From whence then arises this persistent tendency to confound the woman question with the sex question?

The introduction and establishment of the institution of private property completely changed the status of woman in society. The right of private property carries with it the opportunity to acquire wealth and the desire to transmit the same to future generations. This new economic regime very materially changed the family relation, the father became the head of the household. In order that man may know absolutely who were his own heirs, monogamy became necessary, at least for the woman. The control of the sex power of woman, the disposition on the part of society to regulate the maternal functions, had its origin in the instinctive desire to preserve the institution of private property.

From the position as head of the family or tribe, with the full right to live the life of a human being, woman passed to a limited sphere determined largely by her maternal functions. MARRIAGE BECAME THE ALL-IMPORTANT OBJECT IN WOMAN'S LIFE. Our language evidences this when we use the expression "Man and wife." The word wife only implies a specific relation with one man and is the measure of the woman's existence. No one ever thinks of speaking of a married couple as "Husband and Woman." Woman's position or social status is largely determined by her sex and the importance of controlling said function arose as a necessity for safeguarding and preserving the institution of private property. This disposition to control the sex of woman was further evidenced in the attitude of society toward woman when she attempts to step out into new lines of activity. When the pioneer woman suffrage workers began their work for equal rights the most popular argument brought against them was that they were "immoral women." Only a short time ago we celebrated the centennial anniversary of the birth of the man who first admitted women as clerks in his store in the State of Maine. This man was boycotted and the women employed by him were considered by "respectable" people of that day as "bad" women. Every effort on the part of women to break away from the narrow life determined by her sex or maternal functions is met by bitter opposition.

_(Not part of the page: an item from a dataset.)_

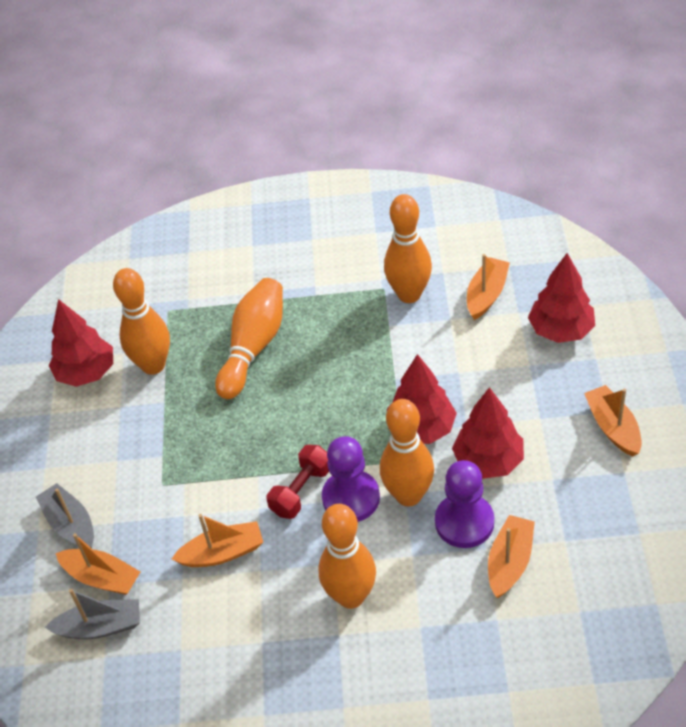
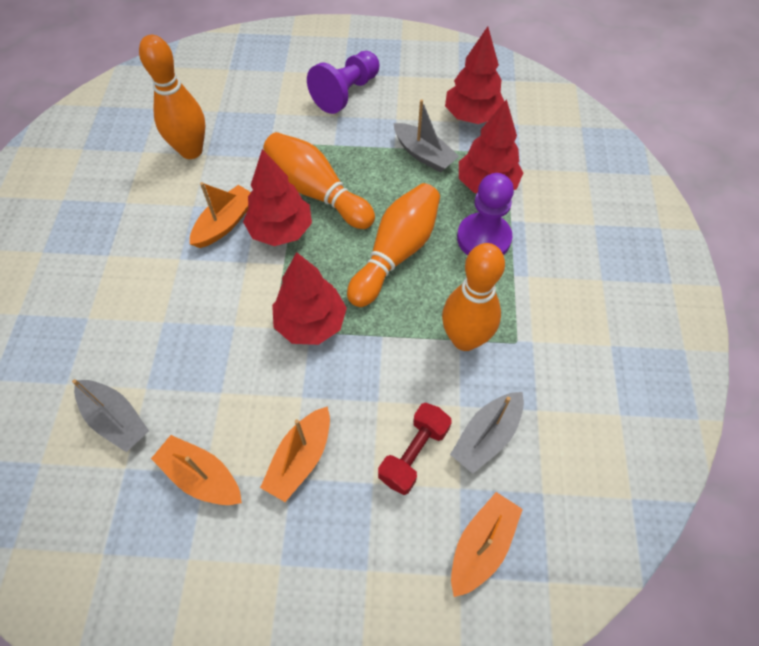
grey boat: [36,483,94,548] [45,589,140,639] = 2 -> [72,379,149,452] [394,99,459,173] [450,392,524,474] = 3
orange boat: [55,533,140,595] [172,514,263,567] [467,254,510,320] [488,515,535,598] [584,385,642,456] = 5 -> [151,435,242,505] [190,182,251,248] [260,406,330,502] [451,492,523,597] = 4
orange bowling pin: [113,268,170,375] [215,278,283,399] [318,504,376,609] [380,399,434,507] [384,194,432,303] = 5 -> [139,35,205,159] [263,132,375,229] [347,183,440,307] [442,243,505,351] = 4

If the control or regulation of the sex relations of woman grows out of the demands of the institution of private property then it logically follows that the passing of the said institution will remove this necessity and the new order of society enables woman to live the life of a complete human being. Whatever regulation or control of the sex relations society may inaugurate or establish in the system that follows capitalism, will be determined by the economic and social demands of the people at that time. The new economic system toward which we are rapidly passing will develop such social relations as will make for the preservation and progress of society. The ethics of capitalism will disappear with the passing of the institution of private property.

The Co-operative Commonwealth will give us a new and a higher standard of morality.